§ **Task details**
Your task is to filter the entries and copy every line containing the string "lines".

§ **Records to use**
------

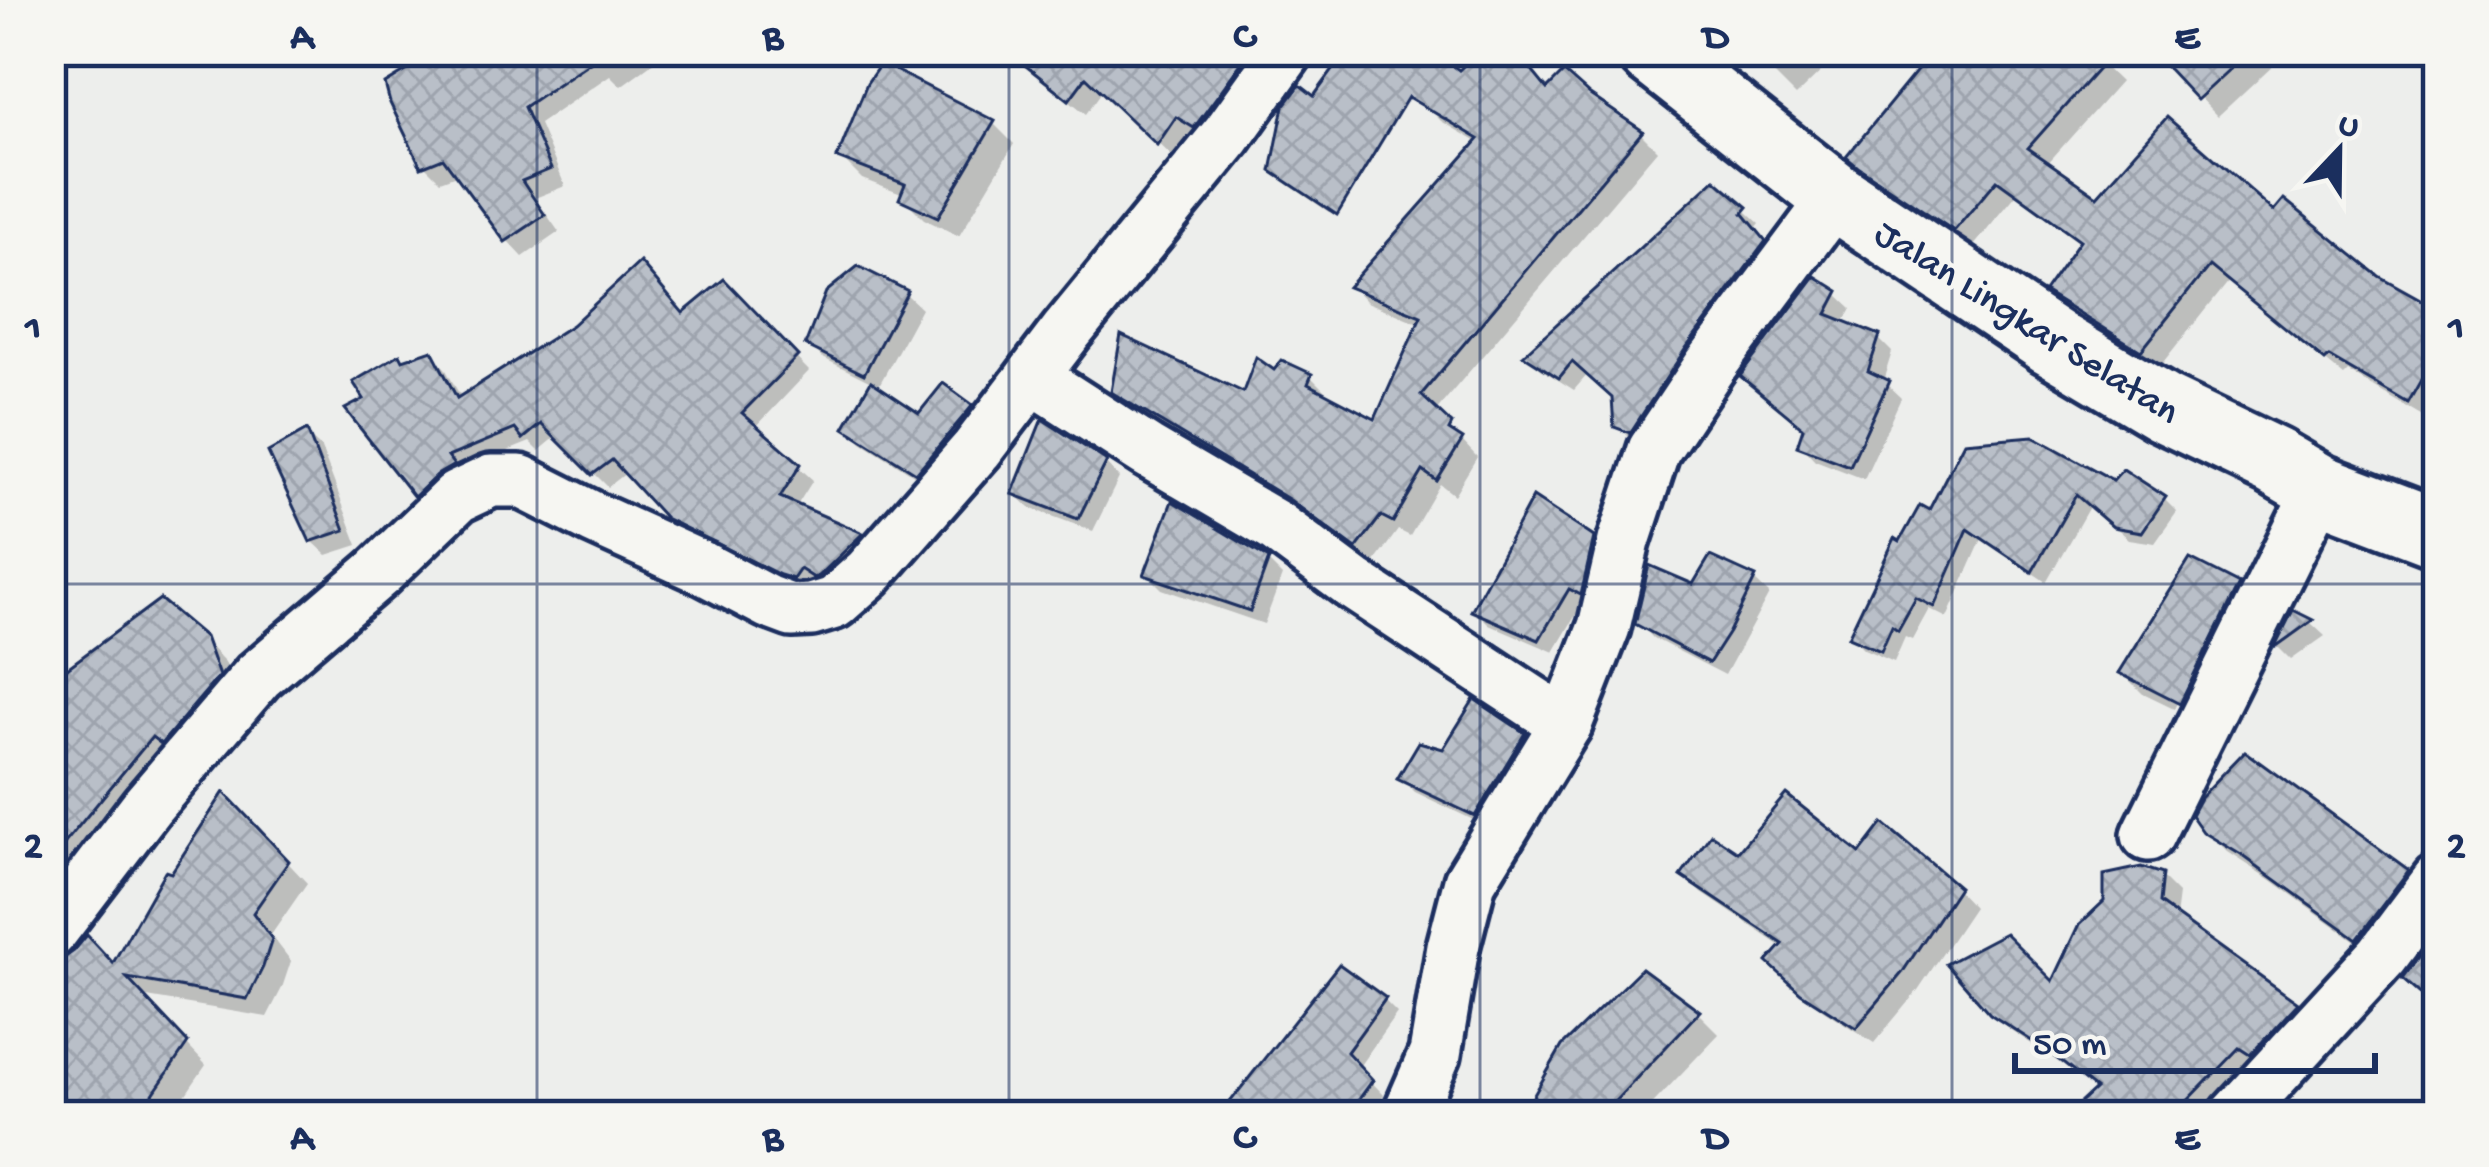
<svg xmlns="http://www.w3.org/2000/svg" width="2489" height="1167" viewBox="0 0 2489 1167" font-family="'Gochi Hand',sans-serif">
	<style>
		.shadow { fill: #0003 }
		.building { fill: url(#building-cross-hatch); stroke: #1b2f5e; stroke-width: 3 }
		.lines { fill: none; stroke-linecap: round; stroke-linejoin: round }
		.street-casing { stroke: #1b2f5e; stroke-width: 60 }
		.secondary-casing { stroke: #1b2f5e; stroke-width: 75 }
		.street { stroke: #f6f6f2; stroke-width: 51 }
		.secondary { stroke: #f6f6f2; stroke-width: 66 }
		.grid { fill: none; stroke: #1b2f5e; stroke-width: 3; stroke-opacity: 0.55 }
		.labels { text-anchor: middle; stroke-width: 9; stroke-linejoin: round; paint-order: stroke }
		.street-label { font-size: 39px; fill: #1b2f5e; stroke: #f6f6f2 }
		.neatline { fill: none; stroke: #1b2f5e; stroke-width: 4.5 }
		.grid-label { font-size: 39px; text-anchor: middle; font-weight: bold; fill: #1b2f5e }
	</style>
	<defs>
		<pattern id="building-cross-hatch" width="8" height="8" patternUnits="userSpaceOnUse" patternTransform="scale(3)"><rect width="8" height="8" fill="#b9bfc8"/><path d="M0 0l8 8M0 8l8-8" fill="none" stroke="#9ea4ae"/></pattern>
	</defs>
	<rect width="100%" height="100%" fill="#edeeec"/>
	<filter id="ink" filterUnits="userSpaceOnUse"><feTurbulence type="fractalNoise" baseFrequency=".00833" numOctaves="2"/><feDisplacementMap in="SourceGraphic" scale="24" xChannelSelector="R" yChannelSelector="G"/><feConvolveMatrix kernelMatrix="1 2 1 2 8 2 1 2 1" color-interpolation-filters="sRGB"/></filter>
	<g filter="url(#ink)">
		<g class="shadow">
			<path d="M463,51H669L621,86L610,75L539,124L565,186L535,198L559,232L523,257L507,240L459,174L440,181L424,165Z"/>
			<path d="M741,51H780L767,65Z"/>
			<path d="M1012,51H1277L1210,142L1193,131L1174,158L1103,90L1086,114L1028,67Z"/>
			<path d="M1351,51H1427L1329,212L1289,185L1274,170L1314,101Z"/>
			<path d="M1483,51H1515L1549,92L1588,97L1641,134L1657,150L1435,412L1477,457L1454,495L1440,484L1410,536L1398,530L1374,563L1310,516L1131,408L1114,391L1244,396L1274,374L1310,376L1326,392L1325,396L1376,423L1421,324L1367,302L1352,286L1479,143L1441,121L1426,105Z"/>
			<path d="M1751,51H1823L1832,61L1796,96Z"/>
			<path d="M1949,51H2088L2120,82L2046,165L2097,200L2274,215L2438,313V398L2426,418L2348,372L2344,376L2228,281L2160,367L2065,308L2048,291L2081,243L2016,195L1973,247L1867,174L1850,157Z"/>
			<path d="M2155,51H2288L2218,116Z"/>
			<path d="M993,123L1014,144L959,236L924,219L903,198L904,195L862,179L841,158Z"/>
			<path d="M1715,183L1760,224L1755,230L1778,257L1632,440L1617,425L1616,398L1588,374L1574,390L1541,369L1527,355Z"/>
			<path d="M858,269L906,294L921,308L877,389L920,417L971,407L985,421L931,486L862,442L848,428L873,383L823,358L808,344Z"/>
			<path d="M723,283L809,371L755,428L813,480L796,507L861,535L874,549L831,590L815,581L808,591L683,531L626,473L608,487L557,436L539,451L530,442L459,471L430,508L416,495L368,400L404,363L431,354L445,368L462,399L684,316Z"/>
			<path d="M1837,294L1852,308L1843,324L1878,338L1892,352L1883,381L1901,398L1864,479L1815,460L1801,445L1806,429L1758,390Z"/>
			<path d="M306,434L321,448L358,545L327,555L312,541Z"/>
			<path d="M1105,463L1119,478L1093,531L1030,508L1015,494Z"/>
			<path d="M2113,484L2164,499L2177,512L2155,543L2129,539L2090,505L2046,582L1982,539L1947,618L1929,609L1912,640L1905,637L1894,662L1864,649L1851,636L1902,544L1931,514Z"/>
			<path d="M1592,540L1607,554L1595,607L1584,601L1554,652L1489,624L1475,610Z"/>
			<path d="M1268,562L1282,576L1264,624L1162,589L1148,575Z"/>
			<path d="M1754,580L1769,594L1725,675L1653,638L1639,623L1694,588Z"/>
			<path d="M2237,586L2258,607L2201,723L2179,712L2239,590H2233L2174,709L2143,694L2122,673Z"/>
			<path d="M2294,614L2311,623L2325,636L2291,660L2278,647Z"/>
			<path d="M203,639L225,662L238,698L70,883L51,867V709Z"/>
			<path d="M1523,735L1538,750L1490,828L1415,792L1401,778L1444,753Z"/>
			<path d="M244,816L307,883L271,935L291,961L282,988L267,1017L141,996L206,1065L171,1116H57L51,1107V971L114,967L172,877Z"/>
			<path d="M2206,830L2407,873L2428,894L2379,958L2270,879L2228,852Z"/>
			<path d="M1739,856L1957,889L1974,907L1918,990L1874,1043L1822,1009L1788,978L1784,948L1702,893L1685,876Z"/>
			<path d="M2161,877L2178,894L2175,918L2296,1005L2313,1022L2258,1063L2206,1116H2071L2097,1091L2069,1069L2011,1030L1993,1012L2054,986Z"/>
			<path d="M1384,1000L1397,1013L1358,1068L1384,1095L1369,1116H1223L1235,1096L1238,1097Z"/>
			<path d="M1698,1013L1719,1034L1641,1116H1548Z"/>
		</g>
		<g class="building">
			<path d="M439,51H606L524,107L551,169L522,181L545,215L505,242L443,158L421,167L390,103L385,84Z"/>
			<path d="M1007,51H1250L1194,128L1176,117L1157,145L1086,77L1069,100Z"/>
			<path d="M1347,51H1433L1459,70L1479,51H1516L1547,89L1564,72L1590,95L1643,131L1421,395L1452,424L1449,430L1463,439L1437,481L1423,471L1393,522L1381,516L1356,549L1290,500L1111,392L1121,335L1243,392L1256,357L1274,370L1282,360L1312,374L1308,384L1375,419L1421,316L1348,287L1479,139L1408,97L1337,215L1271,171L1284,106L1300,85L1314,96Z"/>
			<path d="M1933,51H2114L2028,148L2097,196L2167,117L2274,211L2284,199L2379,276L2438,309V350L2408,403L2329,357L2325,361L2209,266L2141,351L2044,291L2080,240L1997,180L1954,231L1858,167L1846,157Z"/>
			<path d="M2151,51H2250L2197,100Z"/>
			<path d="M881,63L995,121L938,217L899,199L905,184L837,158L867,83Z"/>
			<path d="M1715,179L1748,207L1743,213L1766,241L1686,348L1630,433L1614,427L1612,398L1572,362L1559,378L1523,355Z"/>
			<path d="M640,262L683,313L724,279L798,356L742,413L801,464L780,497L863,533L819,576L814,578L800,569L793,579L780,575L665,518L612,460L592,475L541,424L523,439L515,429L448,457L454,465L437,475L414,497L345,409L364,399L353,382L400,354L403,360L432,350L457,398L572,325Z"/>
			<path d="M858,266L908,291L864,374L805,345L826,292Z"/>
			<path d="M1815,276L1839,291L1827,314L1880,335L1868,371L1889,381L1850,466L1797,446L1803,428L1740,376Z"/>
			<path d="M871,381L919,413L943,383L973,405L916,473L844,428Z"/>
			<path d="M1042,419L1107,461L1078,519L1012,494Z"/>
			<path d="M307,430L345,530L310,542L268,452Z"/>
			<path d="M2033,436L2113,480L2123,469L2166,497L2142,532L2113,527L2076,495L2032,572L1968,529L1934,607L1916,598L1898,630L1892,626L1881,651L1848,637L1895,538L1900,541L1920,505L1929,510L1964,442Z"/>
			<path d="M1533,497L1594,537L1581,595L1569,589L1539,640L1471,611Z"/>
			<path d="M1172,501L1269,559L1250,611L1144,575Z"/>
			<path d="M1710,556L1756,577L1729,632L1709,663L1635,624L1649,565L1693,584Z"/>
			<path d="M2190,559L2239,584L2180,704L2119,673Z"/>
			<path d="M160,599L205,637L219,676L161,744L152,737L51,860V680Z"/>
			<path d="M2293,610L2313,620L2274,648Z"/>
			<path d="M1474,699L1525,733L1475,816L1397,779L1419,742L1443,749Z"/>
			<path d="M2245,751L2409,870L2357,939L2246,858L2203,832L2191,815L2200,798Z"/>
			<path d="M224,792L289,861L253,913L272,939L263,967L247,999L127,978L188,1043L138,1116H51V967L74,951L87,935L113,963L165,871L171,873Z"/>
			<path d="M1786,794L1860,853L1883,823L1959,887L1902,973L1856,1028L1801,993L1767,962L1783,944L1681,876L1711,834L1738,852Z"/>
			<path d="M2141,867L2162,874L2159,903L2298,1003L2250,1055L2239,1048L2173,1116H2066L2095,1089L2049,1052L1990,1014L1946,964L2005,933L2053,981L2080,924L2104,901V875Z"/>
			<path d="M2438,931V1010L2402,979Z"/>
			<path d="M1339,964L1386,998L1347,1052L1373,1080L1347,1116H1219Z"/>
			<path d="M1642,968L1700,1011L1601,1116H1522L1562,1046Z"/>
		</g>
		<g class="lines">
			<g class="street-casing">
				<g id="street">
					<path d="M1032,377L1147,451L1275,526L1353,584L1566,724"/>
					<path d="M2148,835L2320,488"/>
					<path d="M51,932L147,806L258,676L378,573L457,497L491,481H520L595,519L703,568L768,602L792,611L811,610L834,603L869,572L977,449L1066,332L1227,135L1287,51"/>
					<path d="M1408,1116L1435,1054L1453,947L1470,881L1566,724L1604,627L1624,541L1654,450L1710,366L1836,197"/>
					<path d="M2235,1116L2382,956L2438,881"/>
				</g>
			</g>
			<g class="secondary-casing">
				<path id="secondary" d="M1651,51L1836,197L2052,342L2163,408L2274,461L2320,488L2438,533"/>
			</g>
			<use href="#street" class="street"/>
			<use href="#secondary" class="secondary"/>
		</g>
	</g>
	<path class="grid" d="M537,51V1116M1009,51V1116M1480,51V1116M1952,51V1116M51,584H2438"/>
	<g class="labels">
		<g class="street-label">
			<text transform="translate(2029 319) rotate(32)" y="14">Jalan Lingkar Selatan</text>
		</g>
	</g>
	<rect width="2489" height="1167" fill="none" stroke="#f6f6f2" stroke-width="132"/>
	<g transform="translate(2339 150) rotate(22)" stroke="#f6f6f2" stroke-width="9" paint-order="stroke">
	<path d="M0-9L21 45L0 30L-21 45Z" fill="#1b2f5e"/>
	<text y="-18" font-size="33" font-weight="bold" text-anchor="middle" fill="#1b2f5e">U</text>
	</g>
	<path d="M2015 1053v18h360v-18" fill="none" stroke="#1b2f5e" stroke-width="6"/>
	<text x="2033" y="1053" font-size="36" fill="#1b2f5e" stroke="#f6f6f2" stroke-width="9" paint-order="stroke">50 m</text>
	<rect x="66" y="66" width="2357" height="1035" class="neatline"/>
	<g class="grid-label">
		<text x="302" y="47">A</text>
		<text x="773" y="47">B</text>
		<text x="1244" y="47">C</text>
		<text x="1716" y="47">D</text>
		<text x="2187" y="47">E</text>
		<text x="33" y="338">1</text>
		<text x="2456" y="338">1</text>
		<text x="33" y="856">2</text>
		<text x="2456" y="856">2</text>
		<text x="302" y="1148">A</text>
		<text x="773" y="1148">B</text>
		<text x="1244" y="1148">C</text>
		<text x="1716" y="1148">D</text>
		<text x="2187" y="1148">E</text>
	</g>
</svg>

------

§ **Exercise output**
		.lines { fill: none; stroke-linecap: round; stroke-linejoin: round }
		<g class="lines">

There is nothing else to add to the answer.